[SOURCE EXTRACT]

- Opening Delimiter -

RAL Tier1 weekly operations castor 11/02/2013
From GridPP Wiki
Revision as of 15:24, 11 February 2013 by Matt viljoen (Talk | contribs)
Contents
Operations News
- Preprod instance now functioning again, and test tape server (tcastor200) now upgraded to 2.1.13.
- After successfully testing 2.1.13 tape server, we have upgraded the first production tape server to 2.1.13 (lcgcts22)
- 2.1.13-7 now released and we are advised by CERN to upgrade to this version.
- Upgraded test systems to Jan errata and kernel
Operations Problems
- A known bug of obfuscated VO name has re-appeared in the ATLAS SRMs. This was last seen in April 2012. https://savannah.cern.ch/bugs/index.php?91389 The developers are restarting investigation, which appears to be one of memory corruption introduced by the SRM code.
- aliceDisk is full. The VO has been told.
- Disk server draining continuing for ATLAS very slowly.
Blocking Issues
- Can't upgrade puppet until someone spends time learning about administering it (to replace Chris) and this may delay an SL6 upgrade
Planned, Scheduled and Cancelled Interventions
Entries in/planned to go to GOCDB none
Advanced Planning
Tasks
- Test and certify 2.1.13-7 with simplified Quattor templates
- Turn off Amanda backups
Interventions
- Upgrade tape servers to 2.1.13-7
- Upgrade central services (NS,CUPV,VDQM) from 2.1.11-9 to 2.1.13-7
- Upgrade stagers from 2.1.12 to 2.1.13
Staffing
- Castor on Call person
- Matthew
- Staff absence/out of the office:
- Matthew (Tue-Thu) A/L
- Shaun (all week) A/L
- Rob (Fri) A/L

- Closing Delimiter -

[TASK REQUIREMENTS]
a. Reproduce the part of the Castor operations page that begins at the words "- Upgraded test" and stops after "ATLAS very slowly.".
b. Rewrite the listing from its first line through the line containing "dniego miejsca w strukturach władz", putting "Pomyliłby" in place of "Myliłby" and keeping everything else the same.

[INFORMATION SUPPLIED]

- Opening Delimiter -

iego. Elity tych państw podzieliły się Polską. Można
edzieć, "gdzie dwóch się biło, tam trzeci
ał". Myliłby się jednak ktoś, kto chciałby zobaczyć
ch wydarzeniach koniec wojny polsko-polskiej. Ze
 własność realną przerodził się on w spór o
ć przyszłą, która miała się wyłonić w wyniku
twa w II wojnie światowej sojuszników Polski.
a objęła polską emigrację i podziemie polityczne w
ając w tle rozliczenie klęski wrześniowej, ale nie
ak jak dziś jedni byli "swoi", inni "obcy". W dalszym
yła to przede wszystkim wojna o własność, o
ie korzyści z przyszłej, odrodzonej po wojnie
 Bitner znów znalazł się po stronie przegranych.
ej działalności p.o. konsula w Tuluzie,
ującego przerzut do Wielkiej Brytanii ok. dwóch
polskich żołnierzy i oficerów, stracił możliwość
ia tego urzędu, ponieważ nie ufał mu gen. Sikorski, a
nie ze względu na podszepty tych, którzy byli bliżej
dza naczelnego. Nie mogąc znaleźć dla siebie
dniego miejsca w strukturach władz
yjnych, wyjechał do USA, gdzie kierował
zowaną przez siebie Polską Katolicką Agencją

- Closing Delimiter -

[TASK RESULTS]
a.
- Upgraded test systems to Jan errata and kernel
Operations Problems
- A known bug of obfuscated VO name has re-appeared in the ATLAS SRMs. This was last seen in April 2012. https://savannah.cern.ch/bugs/index.php?91389 The developers are restarting investigation, which appears to be one of memory corruption introduced by the SRM code.
- aliceDisk is full. The VO has been told.
- Disk server draining continuing for ATLAS very slowly.

b.
iego. Elity tych państw podzieliły się Polską. Można
edzieć, "gdzie dwóch się biło, tam trzeci
ał". Pomyliłby się jednak ktoś, kto chciałby zobaczyć
ch wydarzeniach koniec wojny polsko-polskiej. Ze
 własność realną przerodził się on w spór o
ć przyszłą, która miała się wyłonić w wyniku
twa w II wojnie światowej sojuszników Polski.
a objęła polską emigrację i podziemie polityczne w
ając w tle rozliczenie klęski wrześniowej, ale nie
ak jak dziś jedni byli "swoi", inni "obcy". W dalszym
yła to przede wszystkim wojna o własność, o
ie korzyści z przyszłej, odrodzonej po wojnie
 Bitner znów znalazł się po stronie przegranych.
ej działalności p.o. konsula w Tuluzie,
ującego przerzut do Wielkiej Brytanii ok. dwóch
polskich żołnierzy i oficerów, stracił możliwość
ia tego urzędu, ponieważ nie ufał mu gen. Sikorski, a
nie ze względu na podszepty tych, którzy byli bliżej
dza naczelnego. Nie mogąc znaleźć dla siebie
dniego miejsca w strukturach władz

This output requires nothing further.